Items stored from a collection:
= = = =

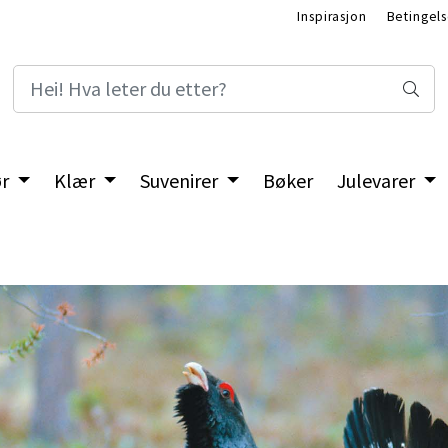
Inspirasjon
Betingels
ør
Klær
Suvenirer
Bøker
Julevarer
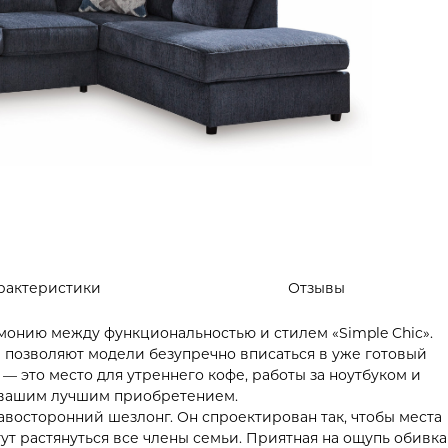
рактеристики
Отзывы
гармонию между функциональностью и стилем «Simple Chic».
 позволяют модели безупречно вписаться в уже готовый
 — это место для утреннего кофе, работы за ноутбуком и
т вашим лучшим приобретением.
осторонний шезлонг. Он спроектирован так, чтобы места
гут растянуться все члены семьи. Приятная на ощупь обивка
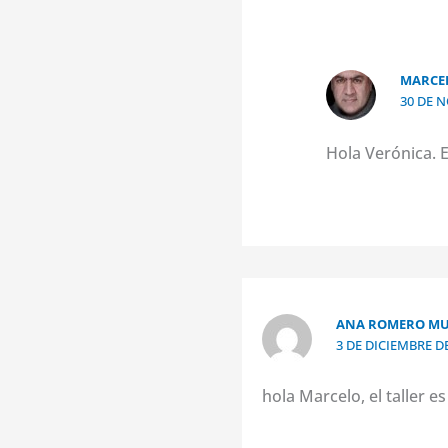
MARCE
30 DE N
Hola Verónica. E
ANA ROMERO M
3 DE DICIEMBRE DE
hola Marcelo, el taller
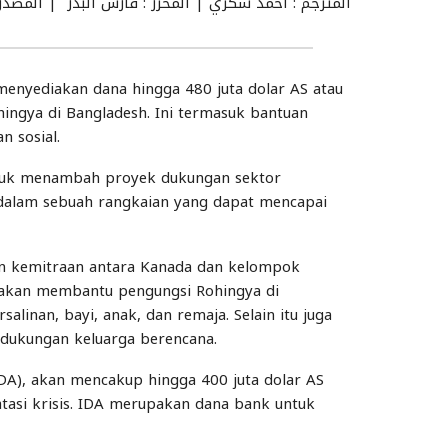
المترجم : أحمد شكري | المحرر : فارس البدر | المصدر :
enyediakan dana hingga 480 juta dolar AS atau
ingya di Bangladesh. Ini termasuk bantuan
n sosial.
ntuk menambah proyek dukungan sektor
 dalam sebuah rangkaian yang dapat mencapai
an kemitraan antara Kanada dan kelompok
i akan membantu pengungsi Rohingya di
alinan, bayi, anak, dan remaja. Selain itu juga
dukungan keluarga berencana.
DA), akan mencakup hingga 400 juta dolar AS
asi krisis. IDA merupakan dana bank untuk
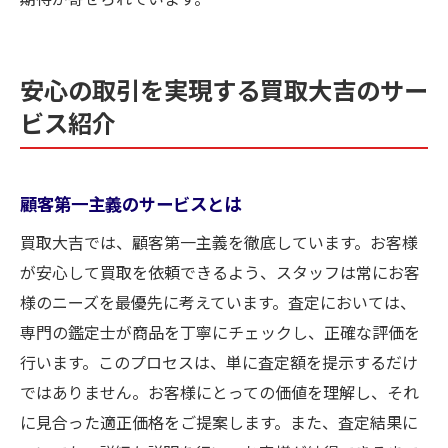
安心の取引を実現する買取大吉のサー
ビス紹介
顧客第一主義のサービスとは
買取大吉では、顧客第一主義を徹底しています。お客様
が安心して買取を依頼できるよう、スタッフは常にお客
様のニーズを最優先に考えています。査定においては、
専門の鑑定士が商品を丁寧にチェックし、正確な評価を
行います。このプロセスは、単に査定額を提示するだけ
ではありません。お客様にとっての価値を理解し、それ
に見合った適正価格をご提案します。また、査定結果に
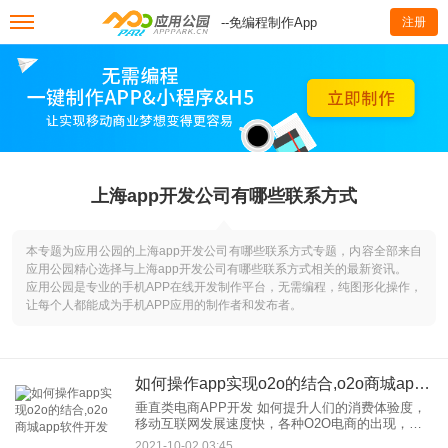
--免编程制作App
注册
上海app开发公司有哪些联系方式
本专题为应用公园的上海app开发公司有哪些联系方式专题，内容全部来自
应用公园精心选择与上海app开发公司有哪些联系方式相关的最新资讯。
应用公园是专业的手机APP在线开发制作平台，无需编程，纯图形化操作，
让每个人都能成为手机APP应用的制作者和发布者。
如何操作app实现o2o的结合,o2o商城app软件开发
垂直类电商APP开发 如何提升人们的消费体验度，
移动互联网发展速度快，各种O2O电商的出现，让
消费者在消费时“足不出户”就能轻松购物。与一些综
2021-10-02 03:45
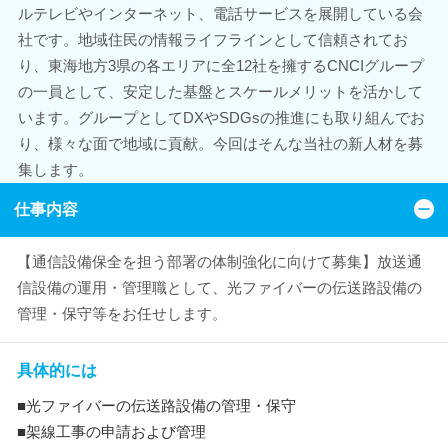
ルテレビやインターネット、電話サービスを展開している会
社です。地域住民の情報ライフラインとして信頼されてお
り、東海地方3県の各エリアに全12社を擁するCNCIグループ
の一員として、安定した基盤とスケールメリットを活かして
います。グループとしてDXやSDGsの推進にも取り組んでお
り、様々な面で地域に貢献。今回はそんな当社の新人材を募
集します。
仕事内容
【通信設備保全を担う部署の体制強化に向けて募集】放送通
信設備の運用・管理職として、光ファイバーの伝送路設備の
管理・保守等をお任せします。
具体的には
■光ファイバーの伝送路設備の管理・保守
■架線工事の申請および管理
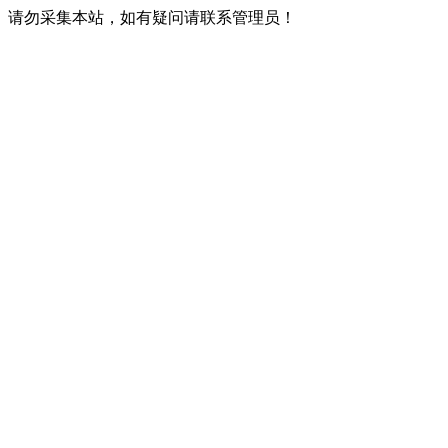
请勿采集本站，如有疑问请联系管理员！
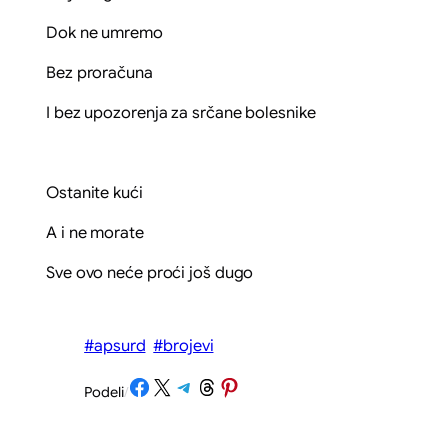
Dok ne umremo
Bez proračuna
I bez upozorenja za srčane bolesnike
Ostanite kući
A i ne morate
Sve ovo neće proći još dugo
#apsurd
#brojevi
Share on Facebook
Share on X
Share on Telegram
Share on Threads
Share on Pinterest
Podeli
/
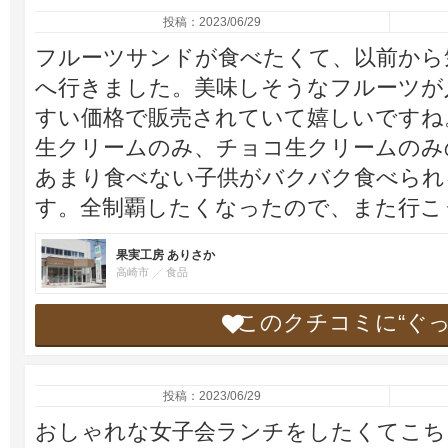
投稿：2023/06/29
フルーツサンドが食べたくて、以前から
へ行きました。美味しそうなフルーツが
すい価格で販売されていて嬉しいですね
生クリームのみ、チョコ生クリームのみ
あまり食べない子供がバクバク食べられ
す。全制覇したくなったので、また行こ
果実工房 ありさか
高崎市
食品
このクチコミに“ぐ
投稿：2023/06/29
おしゃれな女子会ランチをしたくてこち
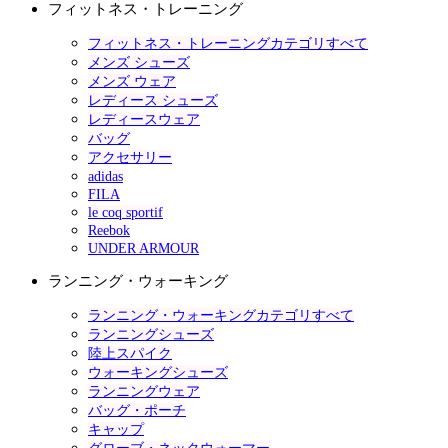
フィットネス・トレーニング
フィットネス・トレーニングカテゴリすべて
メンズ シューズ
メンズ ウェア
レディース シューズ
レディースウェア
バッグ
アクセサリー
adidas
FILA
le coq sportif
Reebok
UNDER ARMOUR
ランニング・ウォーキング
ランニング・ウォーキングカテゴリすべて
ランニングシューズ
陸上スパイク
ウォーキングシューズ
ランニングウェア
バッグ・ポーチ
キャップ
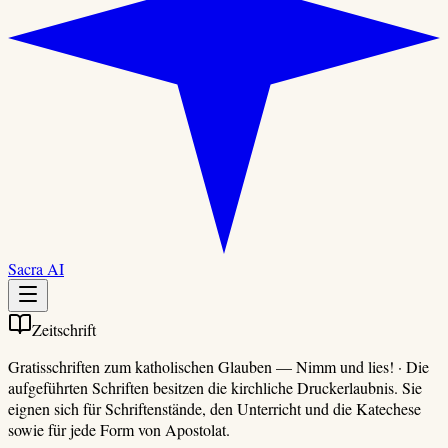
Sacra AI
Zeitschrift
Gratisschriften zum katholischen Glauben
—
Nimm und lies!
·
Die
aufgeführten Schriften besitzen die kirchliche Druckerlaubnis. Sie
eignen sich für Schriftenstände, den Unterricht und die Katechese
sowie für jede Form von Apostolat.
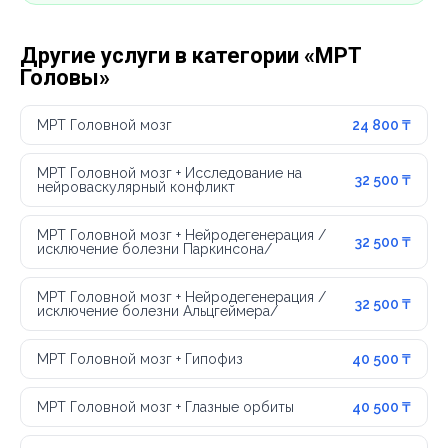
Другие услуги в категории «МРТ
Головы»
МРТ Головной мозг
24 800 ₸
МРТ Головной мозг + Исследование на
32 500 ₸
нейроваскулярный конфликт
МРТ Головной мозг + Нейродегенерация /
32 500 ₸
исключение болезни Паркинсона/
МРТ Головной мозг + Нейродегенерация /
32 500 ₸
исключение болезни Альцгеймера/
МРТ Головной мозг + Гипофиз
40 500 ₸
МРТ Головной мозг + Глазные орбиты
40 500 ₸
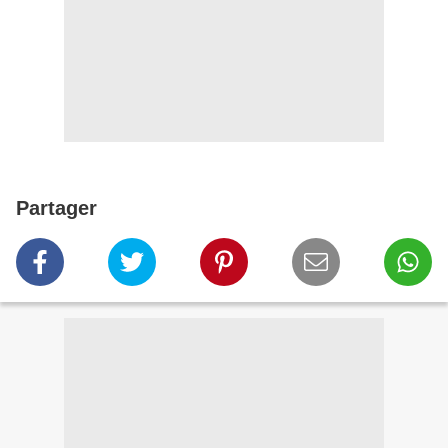
Partager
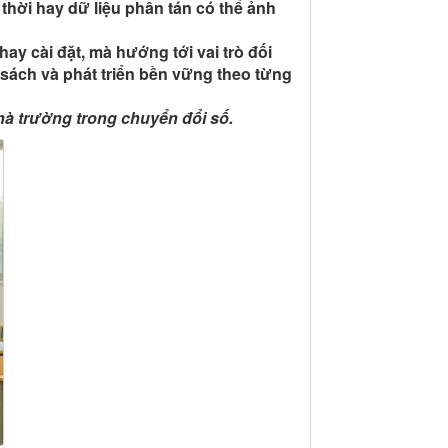
 thời hay dữ liệu phân tán có thể ảnh
hay cài đặt, mà hướng tới vai trò
đối
sách và phát triển bền vững
theo từng
hà trường trong chuyển đổi số.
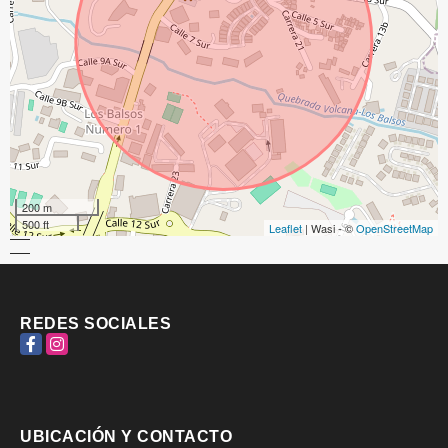
200 m
500 ft
Leaflet
| Wasi - ©
OpenStreetMap
REDES SOCIALES
Facebook
Instagram
UBICACIÓN Y CONTACTO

= = = =

Copy out all of the text read from the pages in the material above, line for line and without changes. Leave the picture markers out of your copy.

Inspirasjon
Betingels
ør
Klær
Suvenirer
Bøker
Julevarer
рактеристики
Отзывы
гармонию между функциональностью и стилем «Simple Chic».
 позволяют модели безупречно вписаться в уже готовый
 — это место для утреннего кофе, работы за ноутбуком и
т вашим лучшим приобретением.
осторонний шезлонг. Он спроектирован так, чтобы места
гут растянуться все члены семьи. Приятная на ощупь обивка
MARCE
30 DE N
Hola Verónica. E
ANA ROMERO M
3 DE DICIEMBRE DE
hola Marcelo, el taller
المترجم : أحمد شكري | المحرر : فارس البدر | المصدر :
enyediakan dana hingga 480 juta dolar AS atau
ingya di Bangladesh. Ini termasuk bantuan
n sosial.
ntuk menambah proyek dukungan sektor
 dalam sebuah rangkaian yang dapat mencapai
an kemitraan antara Kanada dan kelompok
i akan membantu pengungsi Rohingya di
alinan, bayi, anak, dan remaja. Selain itu juga
dukungan keluarga berencana.
DA), akan mencakup hingga 400 juta dolar AS
asi krisis. IDA merupakan dana bank untuk
安心の取引を実現する買取大吉のサー
ビス紹介
顧客第一主義のサービスとは
買取大吉では、顧客第一主義を徹底しています。お客様
が安心して買取を依頼できるよう、スタッフは常にお客
様のニーズを最優先に考えています。査定においては、
専門の鑑定士が商品を丁寧にチェックし、正確な評価を
行います。このプロセスは、単に査定額を提示するだけ
ではありません。お客様にとっての価値を理解し、それ
に見合った適正価格をご提案します。また、査定結果に
--免编程制作App
注册
上海app开发公司有哪些联系方式
本专题为应用公园的上海app开发公司有哪些联系方式专题，内容全部来自
应用公园精心选择与上海app开发公司有哪些联系方式相关的最新资讯。
应用公园是专业的手机APP在线开发制作平台，无需编程，纯图形化操作，
让每个人都能成为手机APP应用的制作者和发布者。
如何操作app实现o2o的结合,o2o商城app软件开发
垂直类电商APP开发 如何提升人们的消费体验度，
移动互联网发展速度快，各种O2O电商的出现，让
消费者在消费时“足不出户”就能轻松购物。与一些综
2021-10-02 03:45
ルテレビやインターネット、電話サービスを展開している会
社です。地域住民の情報ライフラインとして信頼されてお
り、東海地方3県の各エリアに全12社を擁するCNCIグループ
の一員として、安定した基盤とスケールメリットを活かして
います。グループとしてDXやSDGsの推進にも取り組んでお
り、様々な面で地域に貢献。今回はそんな当社の新人材を募
集します。
仕事内容
【通信設備保全を担う部署の体制強化に向けて募集】放送通
信設備の運用・管理職として、光ファイバーの伝送路設備の
管理・保守等をお任せします。
具体的には
■光ファイバーの伝送路設備の管理・保守
■架線工事の申請および管理
请勿采集本站，如有疑问请联系管理员！
Dok ne umremo
Bez proračuna
I bez upozorenja za srčane bolesnike
Ostanite kući
A i ne morate
Sve ovo neće proći još dugo
#apsurd
#brojevi
Share on Facebook
Share on X
Share on Telegram
Share on Threads
Share on Pinterest
Podeli
/
投稿：2023/06/29
フルーツサンドが食べたくて、以前から
へ行きました。美味しそうなフルーツが
すい価格で販売されていて嬉しいですね
生クリームのみ、チョコ生クリームのみ
あまり食べない子供がバクバク食べられ
す。全制覇したくなったので、また行こ
果実工房 ありさか
高崎市
食品
このクチコミに“ぐ
投稿：2023/06/29
おしゃれな女子会ランチをしたくてこち
フィットネス・トレーニング
フィットネス・トレーニングカテゴリすべて
メンズ シューズ
メンズ ウェア
レディース シューズ
レディースウェア
バッグ
アクセサリー
adidas
FILA
le coq sportif
Reebok
UNDER ARMOUR
ランニング・ウォーキング
ランニング・ウォーキングカテゴリすべて
ランニングシューズ
陸上スパイク
ウォーキングシューズ
ランニングウェア
バッグ・ポーチ
キャップ
Sacra AI
Zeitschrift
Gratisschriften zum katholischen Glauben
—
Nimm und lies!
·
Die
aufgeführten Schriften besitzen die kirchliche Druckerlaubnis. Sie
eignen sich für Schriftenstände, den Unterricht und die Katechese
sowie für jede Form von Apostolat.
Другие услуги в категории «МРТ
Головы»
МРТ Головной мозг
24 800 ₸
МРТ Головной мозг + Исследование на
32 500 ₸
нейроваскулярный конфликт
МРТ Головной мозг + Нейродегенерация /
32 500 ₸
исключение болезни Паркинсона/
МРТ Головной мозг + Нейродегенерация /
32 500 ₸
исключение болезни Альцгеймера/
МРТ Головной мозг + Гипофиз
40 500 ₸
МРТ Головной мозг + Глазные орбиты
40 500 ₸
Partager
 thời hay dữ liệu phân tán có thể ảnh
hay cài đặt, mà hướng tới vai trò
đối
sách và phát triển bền vững
theo từng
hà trường trong chuyển đổi số.
200 m
500 ft
Leaflet
| Wasi - ©
OpenStreetMap
REDES SOCIALES
Facebook
Instagram
UBICACIÓN Y CONTACTO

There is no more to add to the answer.